Document segment:
=== Begin Enclosure ===

Paper Cited: Bursztyn, L., Ederer, F., Ferman, B., & Yuchtman, N. (2014). Understanding mechanisms underlying peer effects: Evidence from a field experiment on financial decisions. Econometrica, 82(4), 1273-1301.

Link: http://onlinelibrary.wiley.com/doi/10.3982/ECTA11991/abstract

 

People often make choices similar to choices made by their friends. I buy this t-shirt because my friend has one, we have “what they have”, we use facebook because our friends are using it. The same phenomenon can be observed in the financial industry, where people tend to purchase the same financial assets as what their peers own. Such peer effects is easy to test econometrically, but disentangling the channel through which the “herding” occurs (information cascade or direct benefit) is challenging. This paper uses a cleverly designed randomized experiment to identify the mechanism and provides clear explanation on why the two channels might be at work.

 

The authors cooperated with a financial brokerage to offer an experimental financial asset to 150 pairs of investors who have identified each other as social contacts. Then the brokerage randomly informed one member of the peer pair, investor 2, of the investment made by the other member of the pair, investor 1 (assignment to the roles of investor 1 and investor 2 was random). To disentangle the effect of investor 1’s possession (direct benefit channel) from the effect of the information conveyed by investor 1’s revealed preference (information cascade), the authors implemented a lottery to determine whether individuals who chose to purchase the asset would actually be allowed to possess it. Among investor 1’s who chose to purchase the asset, they implemented a second, independent randomization to determine whether or not investor 2’s will receive information on investor 1’s decision. Thus, among investor 1’s who chose to purchase the asset, the associated investor 2’s were randomly assigned to one of three conditions:

(A) No information about investor 1’s decision was provided;

(B) Investor 2 received information that investor 1 made a decision to purchase the asset, but was not able to consummate the purchase (information cascade only);

(C) investor 2 received information that investor 1 made a decision to purchase the asset, and was able to consummate the purchase (information cascade + direct benefit);

The authors then compared take up rates by investor 2’s in the above 3 conditions to determine the marginal effect of information cascade and direct benefit separately. They find that in condition A, 42% chose to purchase the asset; in condition B, the take-up rate increased to 71%; finally, in condition C, the rate increased to 93%. Therefore information cascade leads to an increase in take up rate by 29% and direct benefits further increases take up rate by 22%.

=== End Enclosure ===

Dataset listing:
=== Begin Enclosure ===

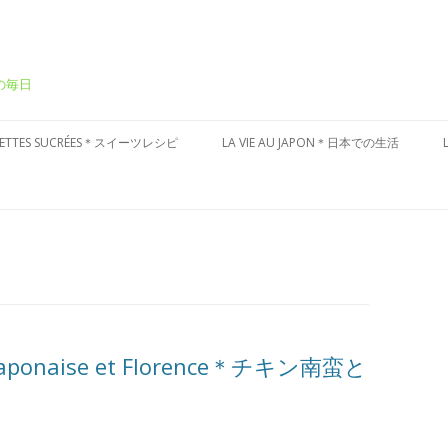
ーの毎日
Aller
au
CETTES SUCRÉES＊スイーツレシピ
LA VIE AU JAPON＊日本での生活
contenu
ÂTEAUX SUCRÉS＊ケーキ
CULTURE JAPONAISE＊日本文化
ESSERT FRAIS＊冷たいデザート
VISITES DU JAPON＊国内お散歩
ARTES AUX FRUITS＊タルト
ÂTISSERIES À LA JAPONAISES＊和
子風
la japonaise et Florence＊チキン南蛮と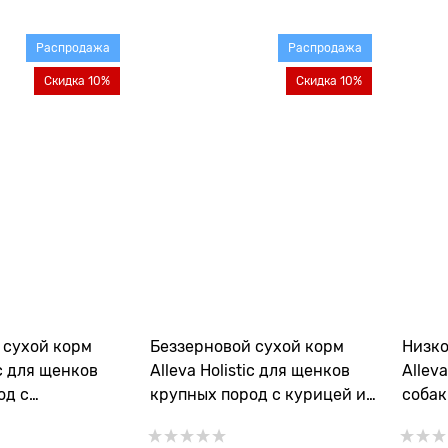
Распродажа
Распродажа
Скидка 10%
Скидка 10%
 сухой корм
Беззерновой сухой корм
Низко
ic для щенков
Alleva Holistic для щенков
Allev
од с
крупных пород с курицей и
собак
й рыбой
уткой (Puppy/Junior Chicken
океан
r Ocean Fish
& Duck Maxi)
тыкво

=== End Enclosure ===

Tasks:
(1) Reproduce a passage from the peer-effects summary. Start at the words "The authors then" and end after the words "rate by 22%.".
(2) Write the next part of the peer-effects summary, picking up after its final sentence.
The dataset listing bears no relation to the peer-effects summary.

Answers to the tasks:
(1)
The authors then compared take up rates by investor 2’s in the above 3 conditions to determine the marginal effect of information cascade and direct benefit separately. They find that in condition A, 42% chose to purchase the asset; in condition B, the take-up rate increased to 71%; finally, in condition C, the rate increased to 93%. Therefore information cascade leads to an increase in take up rate by 29% and direct benefits further increases take up rate by 22%.

(2)
 

To better understand investors’ incentives and the underlying mechanism of the two channels, the authors conducted a follow-up survey of the investors in the study. They find that information cascade effects are greatest when the first (second) investor is financially sophisticated (financially unsophisticated). Regarding the direct benefit channel, many investors reported that the expectation of discussing the asset’s performance with their peers has motivated them to purchase as well.

 

I find this paper interesting not only because of its smart randomization design (which led to it’s appearance in Econometrica), but also because it is closely related to what we have recently learned (in chapter 16 and 17) in class. We have learned in class that “crowding” may be information-based (people update their beliefs by observing previous people’s choices) or direct-benefit based (people go to a party if many of their friends go because it will be more fun). The two dynamics is also applicable to the “crowding” in financial markets, and this paper, with its lottery design, clearly identifies which channel was at work. An information-based crowding in financial asset purchase is due to the fact that an observation of a friend’s purchase conveys a relatively good signal of the asset’s return, which increases the probability that the observer purchases the asset, relative to making a purchase decision in isolation. A direct-benefit based crowding, on the other hand, may arise for a variety of reasons widely discussed in the finance literature. First, investors may be concerned with their incomes or consumption levels, relative to their peers. Second, a friend’s possession of an asset may enter the observer’s utility function through “joint consumption” of the asset: peers can follow and discuss financial news together, track returns together, etc. (very similar to the partying or using facebook cases we discussed in class). Identifying these reasons, however, remains empirically challenging.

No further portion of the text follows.